How To Improve Your Resume: Step 2.
Prior to Jessica’s resume makeover the black and white colour theme continued throughout this section, as did the very generic design .. or lack of it.
While simple may be smart when it comes to resume design, it’s important to use a structure that is going to make important details prominent.
It’s also a good idea to avoid long paragraphs of text on your resume. They intimidate the reader, instead of drawing them in:
Prior to the makeover, Jessica’s resume was essentially a list of her previous roles.
Even if a hiring manager did take the time to read the descriptions, he/she will not have learned anything new – these descriptions simply rehashed everything we’d expect from a professional at Jessica’s level.
In contrast, splitting out Jessica’s experience into a summary and following it up with detail we encouraged recruiters to scan, engage and read on:
Next element of the resume makeover was to add a little creative formatting to help important details stand out. Once that was taken care of, we added the necessary detail:
Before we continue with the resume makeover, let’s examine the Professional Experience section in more detail.
When a recruiter reads through this part of your resume they’re looking for one thing: competencies.
In other words, they’re asking themselves – does the candidate have the skills and relevant experience to help them solve the company’s problems?
By adding in an introductory line or two that outlines the size and nature of the company Jessica has worked for, we have provided the necessary context for her experience. It’s important because it offers recruiters an insight into the culture in which she has operated.
A multibillion-dollar New York law firm is quite different to a high-street family practice!
You can see that in the opening line we’ve highlighted the headline of Jessica’s role, the accountability (client portfolio) and mandate (drive growth in profitability and market share).
A good rule of thumb for assessing the impact of an opening line is: if a recruiter read only that line, would he/she understand what you do and how your success is measured?
One more thing needs to be mentioned here. It’s critical that you use powerful action verbs on your resume (e.g. “shaped”, “forged” and “drove”). Doing so adds a significant amount of impact to your core skills and experience:
Defined vision and strategy to position the firm as a global leader in “impossible to win” cases, ensuring long-term goals, objectives and tasks are aligned to achieve the 5-year plan;
It also brings strength and substance to your capability in strategic leadership:
Provided leadership and mentorship to a partner team of 12 narcissistic egomaniacs with feverishly poor levels of self-restraint, creating a culture of discipline to achieve objectives;
How To Improve Your Resume: Step 3.
At this point you’d expect to see an extract from Jessica’s original resume detailing her achievements – but there aren’t any.
This is an issue we come across time and time again.

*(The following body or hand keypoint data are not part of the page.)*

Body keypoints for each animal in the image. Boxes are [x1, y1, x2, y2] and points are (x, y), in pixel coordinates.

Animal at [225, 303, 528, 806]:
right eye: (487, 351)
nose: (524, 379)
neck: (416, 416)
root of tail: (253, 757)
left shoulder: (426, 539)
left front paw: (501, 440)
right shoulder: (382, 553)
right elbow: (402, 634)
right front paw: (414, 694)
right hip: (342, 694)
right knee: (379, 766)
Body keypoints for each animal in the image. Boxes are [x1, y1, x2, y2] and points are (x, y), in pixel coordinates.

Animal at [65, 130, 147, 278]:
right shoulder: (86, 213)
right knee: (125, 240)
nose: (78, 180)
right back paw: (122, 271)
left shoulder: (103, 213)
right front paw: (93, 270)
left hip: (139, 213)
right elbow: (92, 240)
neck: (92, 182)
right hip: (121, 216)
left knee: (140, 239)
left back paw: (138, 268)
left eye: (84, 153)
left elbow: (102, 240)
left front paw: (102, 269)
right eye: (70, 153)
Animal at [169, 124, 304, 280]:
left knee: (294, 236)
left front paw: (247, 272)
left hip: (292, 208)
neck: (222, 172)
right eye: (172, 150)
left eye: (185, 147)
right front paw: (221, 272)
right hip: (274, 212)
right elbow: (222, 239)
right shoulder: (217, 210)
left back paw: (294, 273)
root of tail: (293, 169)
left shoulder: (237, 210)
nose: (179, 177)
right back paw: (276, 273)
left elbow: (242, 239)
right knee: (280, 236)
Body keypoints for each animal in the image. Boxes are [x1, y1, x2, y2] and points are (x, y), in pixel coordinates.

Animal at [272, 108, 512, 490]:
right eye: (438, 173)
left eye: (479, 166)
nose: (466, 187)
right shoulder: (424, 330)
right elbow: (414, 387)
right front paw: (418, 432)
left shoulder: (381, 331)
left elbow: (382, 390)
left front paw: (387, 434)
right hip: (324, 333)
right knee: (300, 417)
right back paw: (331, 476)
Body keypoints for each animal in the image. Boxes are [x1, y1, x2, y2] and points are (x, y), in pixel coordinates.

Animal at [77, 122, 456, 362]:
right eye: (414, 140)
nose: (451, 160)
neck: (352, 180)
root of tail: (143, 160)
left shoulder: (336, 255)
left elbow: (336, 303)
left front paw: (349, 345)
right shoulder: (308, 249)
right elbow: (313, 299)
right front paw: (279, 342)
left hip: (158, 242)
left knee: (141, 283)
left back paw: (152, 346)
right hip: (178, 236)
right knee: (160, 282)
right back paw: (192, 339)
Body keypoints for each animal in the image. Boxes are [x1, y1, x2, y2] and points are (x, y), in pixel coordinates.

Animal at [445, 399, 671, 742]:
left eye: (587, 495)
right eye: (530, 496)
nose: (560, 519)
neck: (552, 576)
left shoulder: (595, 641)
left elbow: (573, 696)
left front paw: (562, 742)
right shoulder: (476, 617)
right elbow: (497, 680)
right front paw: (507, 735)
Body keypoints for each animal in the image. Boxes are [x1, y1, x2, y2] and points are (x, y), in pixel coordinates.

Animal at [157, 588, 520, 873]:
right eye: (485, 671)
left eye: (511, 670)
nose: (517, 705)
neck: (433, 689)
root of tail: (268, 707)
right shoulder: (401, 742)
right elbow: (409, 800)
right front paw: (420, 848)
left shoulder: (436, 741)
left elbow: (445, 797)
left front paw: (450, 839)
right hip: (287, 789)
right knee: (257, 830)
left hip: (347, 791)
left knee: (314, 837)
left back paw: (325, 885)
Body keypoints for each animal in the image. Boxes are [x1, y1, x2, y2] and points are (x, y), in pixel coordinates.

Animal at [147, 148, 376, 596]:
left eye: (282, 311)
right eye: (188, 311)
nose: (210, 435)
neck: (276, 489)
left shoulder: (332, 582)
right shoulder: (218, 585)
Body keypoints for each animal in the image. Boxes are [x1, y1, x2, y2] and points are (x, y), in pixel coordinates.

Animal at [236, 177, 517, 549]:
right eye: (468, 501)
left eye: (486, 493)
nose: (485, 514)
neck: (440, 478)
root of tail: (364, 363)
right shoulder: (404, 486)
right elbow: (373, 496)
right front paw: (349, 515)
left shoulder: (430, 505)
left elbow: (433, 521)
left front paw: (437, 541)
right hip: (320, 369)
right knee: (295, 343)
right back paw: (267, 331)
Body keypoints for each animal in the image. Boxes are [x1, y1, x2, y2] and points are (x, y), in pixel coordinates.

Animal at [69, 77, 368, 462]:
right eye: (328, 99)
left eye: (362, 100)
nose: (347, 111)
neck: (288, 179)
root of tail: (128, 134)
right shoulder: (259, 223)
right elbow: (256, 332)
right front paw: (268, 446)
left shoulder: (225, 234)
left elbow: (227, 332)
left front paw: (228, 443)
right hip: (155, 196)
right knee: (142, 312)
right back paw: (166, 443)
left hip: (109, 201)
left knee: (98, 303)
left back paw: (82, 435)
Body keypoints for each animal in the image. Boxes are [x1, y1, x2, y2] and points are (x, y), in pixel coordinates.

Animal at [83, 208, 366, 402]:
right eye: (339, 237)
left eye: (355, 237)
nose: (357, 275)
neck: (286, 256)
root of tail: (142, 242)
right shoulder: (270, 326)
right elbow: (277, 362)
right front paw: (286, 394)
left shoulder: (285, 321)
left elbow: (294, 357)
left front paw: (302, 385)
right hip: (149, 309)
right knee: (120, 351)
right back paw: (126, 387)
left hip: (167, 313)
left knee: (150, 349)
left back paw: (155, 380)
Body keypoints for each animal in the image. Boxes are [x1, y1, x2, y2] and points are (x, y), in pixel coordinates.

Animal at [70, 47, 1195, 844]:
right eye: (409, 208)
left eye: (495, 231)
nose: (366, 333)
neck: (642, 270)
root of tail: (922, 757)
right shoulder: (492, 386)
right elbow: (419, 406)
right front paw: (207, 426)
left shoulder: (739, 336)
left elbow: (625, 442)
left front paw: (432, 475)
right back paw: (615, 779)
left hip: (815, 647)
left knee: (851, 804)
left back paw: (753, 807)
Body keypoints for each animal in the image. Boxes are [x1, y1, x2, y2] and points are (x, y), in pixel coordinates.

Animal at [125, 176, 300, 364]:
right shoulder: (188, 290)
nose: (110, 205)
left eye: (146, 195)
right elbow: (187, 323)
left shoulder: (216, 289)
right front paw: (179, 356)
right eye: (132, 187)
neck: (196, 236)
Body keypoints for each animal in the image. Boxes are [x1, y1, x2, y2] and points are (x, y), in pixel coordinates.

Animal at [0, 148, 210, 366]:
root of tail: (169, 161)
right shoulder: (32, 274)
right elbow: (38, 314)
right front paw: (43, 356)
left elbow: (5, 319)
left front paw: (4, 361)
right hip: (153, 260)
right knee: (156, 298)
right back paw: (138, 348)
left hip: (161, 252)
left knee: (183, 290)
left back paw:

We know Jessica has some jaw-dropping achievements and by not showcasing them in her resume, she isn’t:
- Marketing her skills.
- Highlighting the organisational/business problems she can solve.
- Creating a value differentiation from others in her field.
Let’s look at how we fixed this problem as part of the resume makeover:
The power in presenting achievements comes from front-loading sentences.
To understand what it means to “front-load sentences”, imagine that you’re a recruiter who is skim-ridding Jessica’s resume – and you’re paying attention only to the first few words of each achievement:
- Transformed the financial performance of the firm…
- Achieved a 98% success rate in corporate lawsuits…
- Secured and retained best-in-class talent…
- Received industry recognition as a leading law practice…
Still impactful, no?
With smart sentence structuring, you can tell time-poor recruiters everything that they need to know.
This resume improvement was intended as a demonstration of simple and effective practices which have the power to alter the trajectory of your career.
So, if you were a hiring manager, which resume would make you pick up the phone and call Jessica – the one she had prior to her resume makeover, or the one she has now?